About Open Heart Surgery

Each year more than 500,000 people in the United States are told that they must have heart surgery, with many of them undergoing open heart surgery. While the idea of undergoing this type of operation is daunting, surgeons have been performing open heart surgery for many years and are skilled at performing the procedure without significant complications.
  1. Identification

    • During open heart surgery, the chest cavity is opened to allow access to the heart. Depending on the type of surgery, the heart may or may not be opened. In traditional open heart surgery, the patient is placed on a heart-lung bypass machine while a procedure is performed on the heart. The machine pumps blood throughout the body, provides oxygen, removes carbon dioxide from the bloodstream and circulates anesthetic drugs. Advances in surgical procedures have eliminated the need to use heart-lung machines for some procedures, although the surgery may still be considered open heart surgery.

    Types

    • Open heart surgery is used to perform a large number of cardiac procedures. These include repair of defects, replacement of valves, angioplasty, heart transplants, bypass surgery, surgery to repair congenital heart defects in infants and procedures to clear arterial blockages.

    Procedure

    • During traditional open heart surgery, the surgeon makes an incision in the center of the chest and spreads apart the breastbone in order to reach the heart. The heart is stopped and the patient placed on a heart-lung machine so that the surgeon can work on the heart while it is not beating. After the procedure is completed, the heart is restarted. The surgery must be completed in under six hours, as it isn't safe for the body to remain on the heart-lung machine any longer.

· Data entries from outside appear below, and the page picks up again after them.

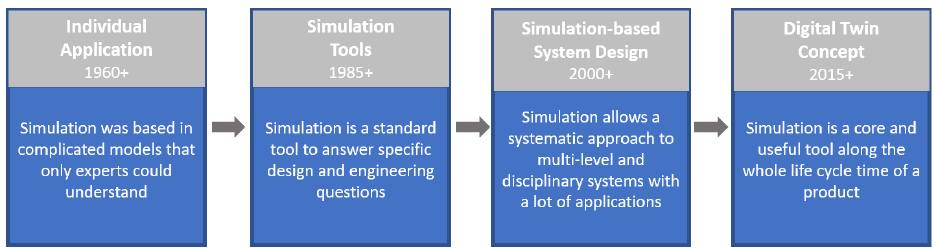
Figure 2. The evolution of simulation along time (Adaptable from Rosen et al.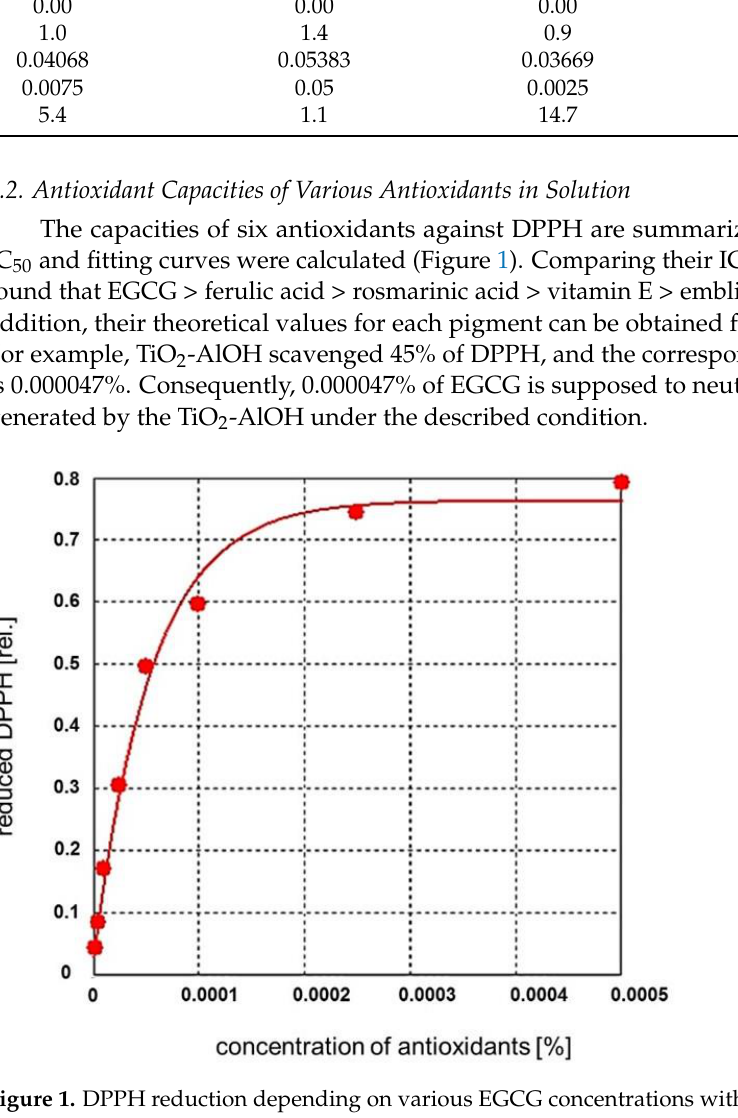
Figure 1. DPPH reduction depending on various EGCG concentrations with the best fit. The x-axis represents the concentration of antioxidants (in %); the y-axis represents the portion of DPPH reduced by oxidants, where 0 means no DPPH is reduced and 1 means all the DPPH molecules are reduced. Table 3. DPPH IC 50 values for the respective AO and its curve fittings including r 2 (EGCG = Epigal- locatechin Gallate, VE = Alpha-Tocoperol/Vitamin E, FA= Ferulic acid, SM= Sodium Metabisulfite).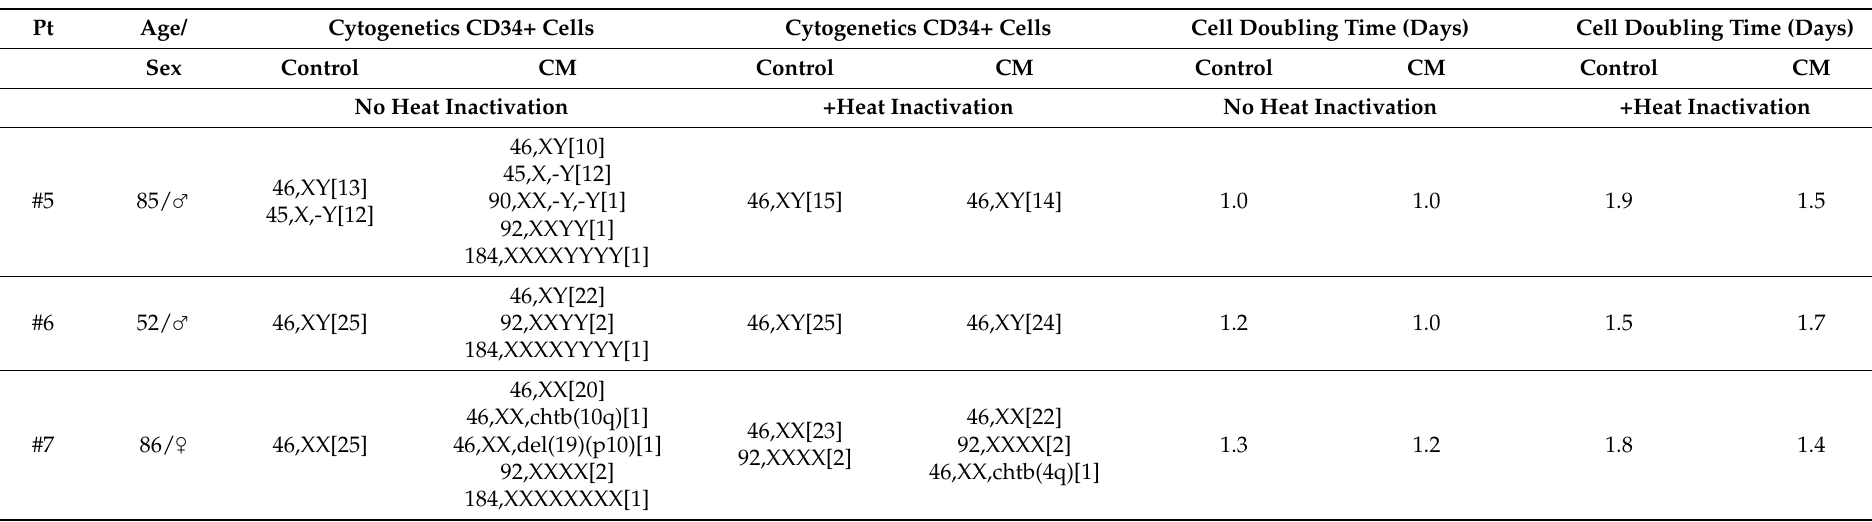
Table 2. Cytogenetics and cell doubling time in CD34+ cells grown for 3 days in heat-inactivated unfractionated medium conditioned by 2 Gy irradiated mesenchymal stromal cells. CM, conditioned medium; Pt, patient; [number] = number of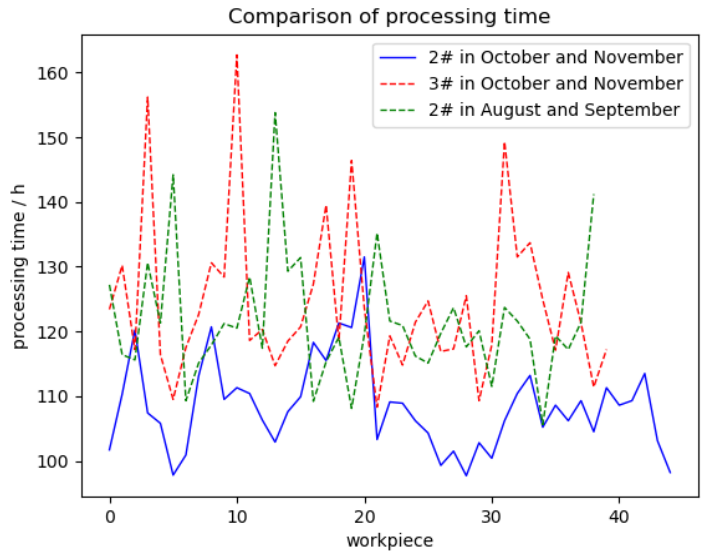
Figure 9. Line chart of the total processing time of the workpieces.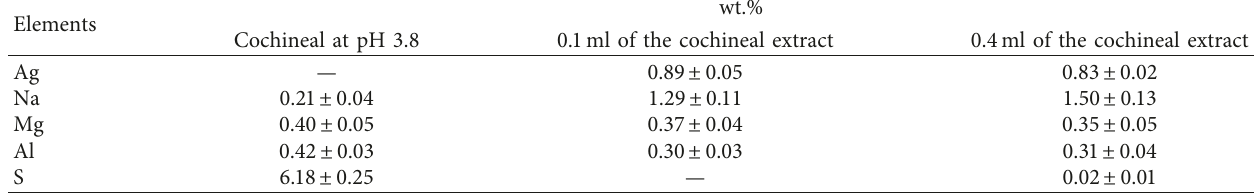
Table 2: Major elemental composition (weight percent) of cochineal pigment and AgNPs synthesized from 0.1 and 0.4ml of the cochineal extract. Elements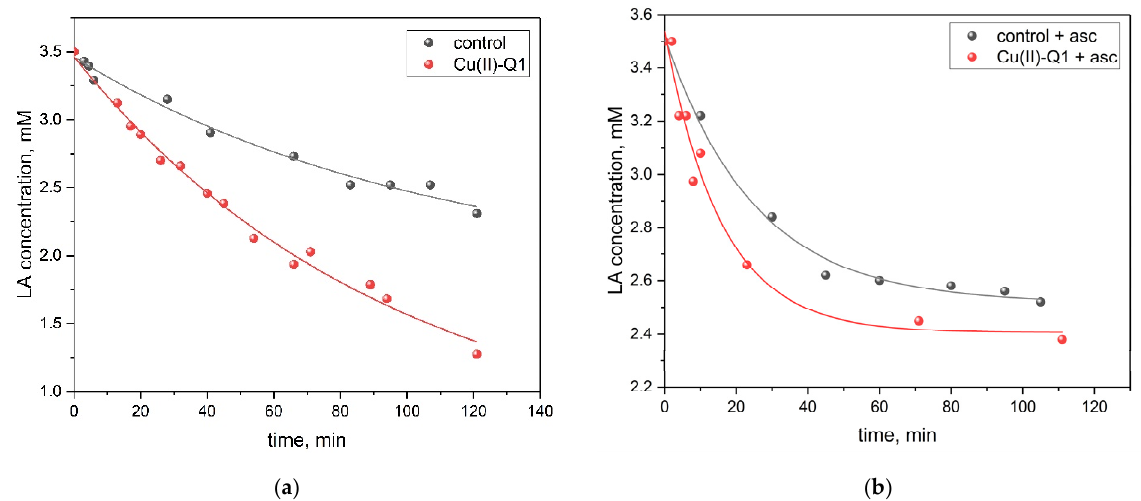
Figure 6. Kinetics of the initiation reaction of LA peroxidation in the absence and presence of the copper complexes of Q1 (see Materials and Methods for details), either: ( a ) without ascorbate, ( b ) with 2.5 mM ascorbate at 25 °C. Table 3. Rate constants for the initiation reaction of LA peroxidation in micelles induced by the Q1 copper complexes relative to the control (i.e., unchelated Cu(II) added as CuCl2) in the presence and absence of ascorbate (2.5 mM).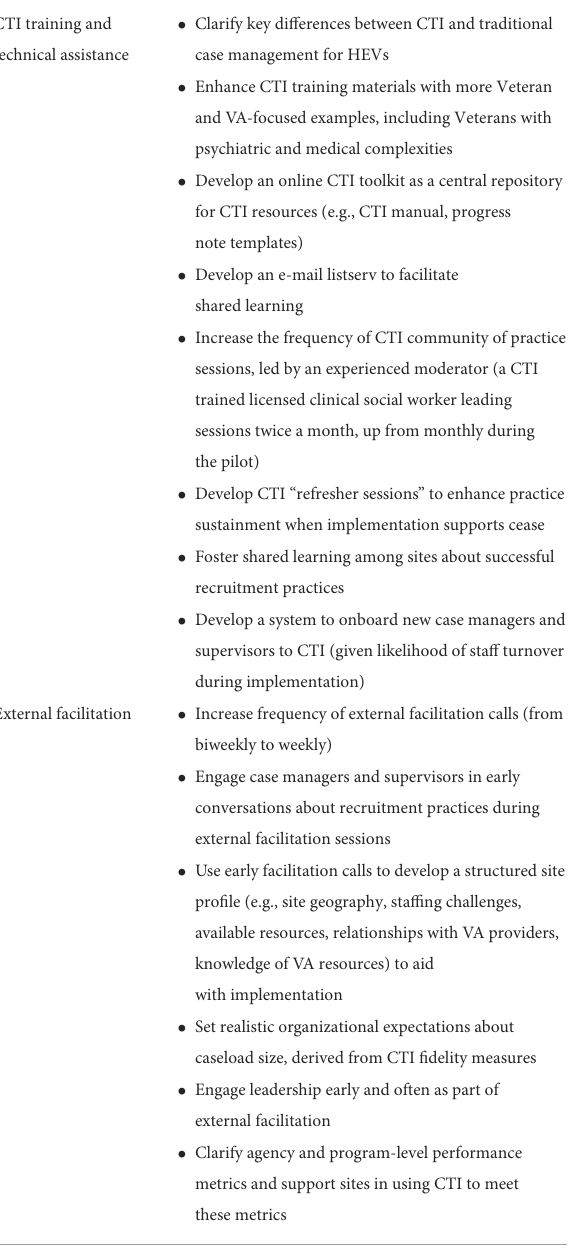
TABLE 4 Adaptations to CTI implementation package in preparation for national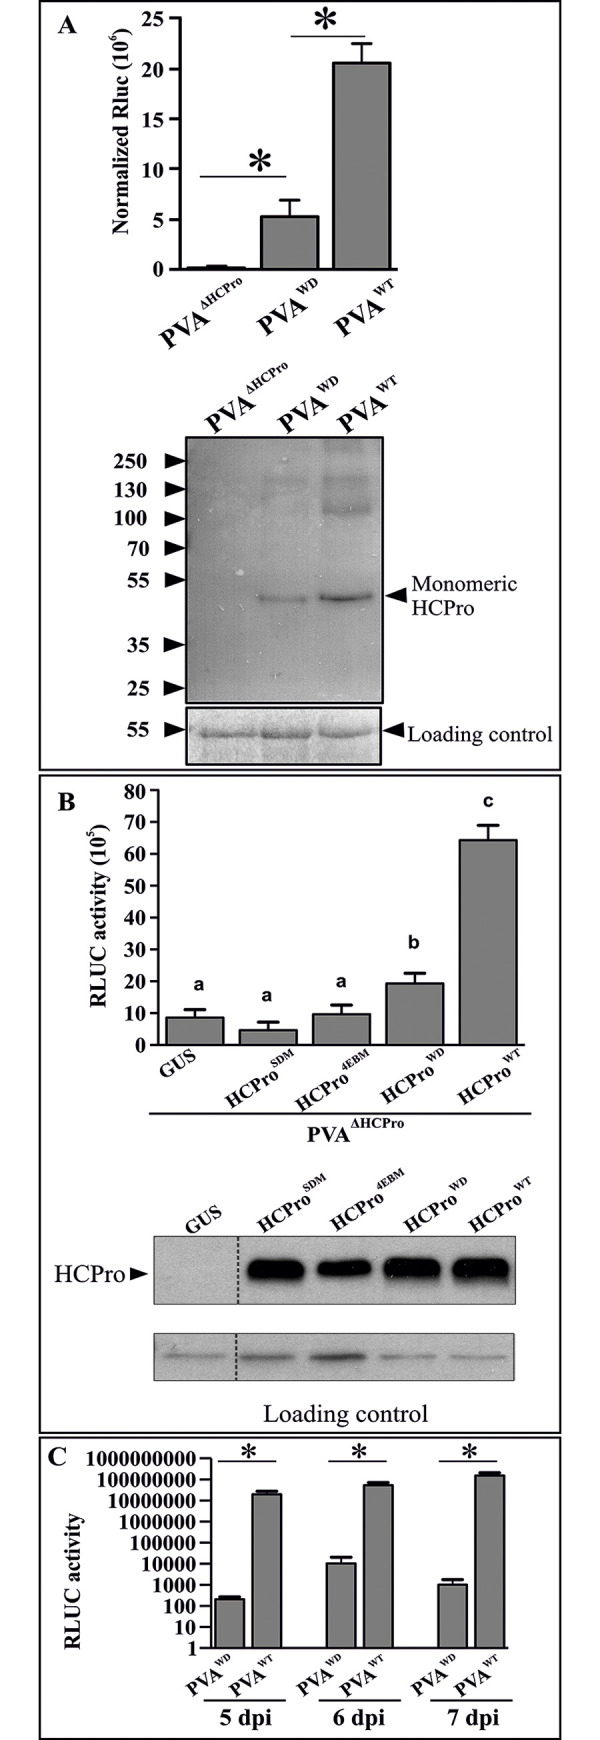
HCProWD mutation reduces local and prevents systemic PVA infection without affecting its autocatalytic proteinase activity.(A) Virus-derived RLUC activity levels of PVAWT and PVAWD to evaluate the effect of the mutation in WD40-domain -interacting motif of HCPro on PVA gene expression. PVAWD exhibits a ~5 fold lower expression level than PVAWT. All the constructs were infiltrated at OD600 = 0.01, and the samples were collected at 5 dpi. A western blot analysis with α-HCPro antibody of the same samples is presented in the lower panel. The presence of monomeric HCProWD derived from PVAWD confirms the preservation of the autocatalytic activity of HCProWD’s cysteine ​​protease domain. Statistically significant difference between the samples is denoted by an asterisk (*P < 0.05; n = 3). (B) Complementation of PVAΔHCPro infectivity by various HCPro mutants. Agrobacterium carrying different HCPro variants were infiltrated as follows: silencing-deficient HCProSDM and eIF4E binding-deficient HCPro4EBM mutants at OD600 = 1, HCProWD and HCProWT at OD600 = 0.3. PVAΔHCPro was infiltrated at OD600 = 0.1. GUS was used as the control, as well as to equalize infiltrated Agrobacterium cell numbers among all the sets. Firefly luciferase (FLUC) at OD600 = 0.01 was added as internal control for normalization of RLUC activity. Samples were collected at 3 dpi. A western blot analysis (lower panel) with α-HCPro antibodies demonstrates comparative expression levels of all HCPro variants from their corresponding expression constructs. Different letters above the bars indicate a statistically significant difference (student’s t-test P < 0.05; n = 4). (C) A time course experiment of systemic infection by PVAWD. N. benthamiana leaves were infiltrated with Agrobacterium carrying PVAWD / PVAWT constructs (OD600 = 0.01). Samples were collected from newly emerging systemic leaves at 5, 6, 7 dpi, respectively and RLUC activity was measured. Statistical significance was assessed using student’s t-test (*P < 0.05; n = 3).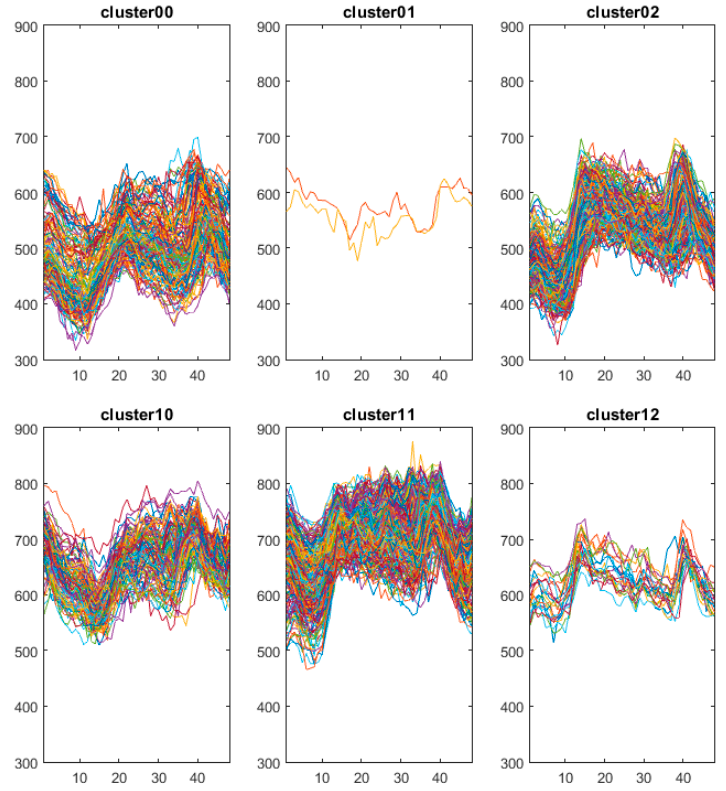
Figure 7. Original Pearson results.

      After leaving the recovery unit, patients spend at least a few hours in the Intensive Care Unit to make sure that the heart is functioning normally. The total hospital stay will probably last slightly less than a week. Tubes may have been placed in the chest for drainage and these will be removed several days after surgery. Although doctors advise patients to gradually resume normal activities, it may take a month or more until they return to feeling normal.

    Alternate Methods

    • Newer, less-invasive methods of heart surgery are constantly being perfected. If you need bypass surgery and your surgeon is skilled in using the off-pump coronary artery bypass (OPCAB) procedure, you may be able to avoid being put on a heart-lung machine. During OPCAB, the breastbone is still split, but your doctor will sew bypass grafts in place while your heart continues to beat. Minimally invasive direct coronary artery (MIDCAB) also allows grafts to be placed without using a heart-lung machine, but this procedure is performed through a small incision in the sternum, eliminating the need to split the breastbone. MIDCAB can only be used if only one or two arteries need to be bypassed. Robotic assisted coronary artery bypass (RACAB) allows surgery to be performed using a robotic device, which the surgeon guides from another room.

    Considerations

    • If you will be having traditional open heart surgery, you can expect that you will have a poor appetite for a few weeks following surgery and may find it difficult to sleep at night. Many people experience some memory loss after being hooked up to a heart-lung machine and it may seem that your brain doesn't react quite as quickly as it did before surgery. If you had a bypass performed and the graft was taken from your leg, you can expect that your leg will be sore and swollen. You will be advised not to drive for at least a month. Other types of less-invasive surgery will have a shortened recovery period, but these procedures may not be appropriate for every patient or every situation.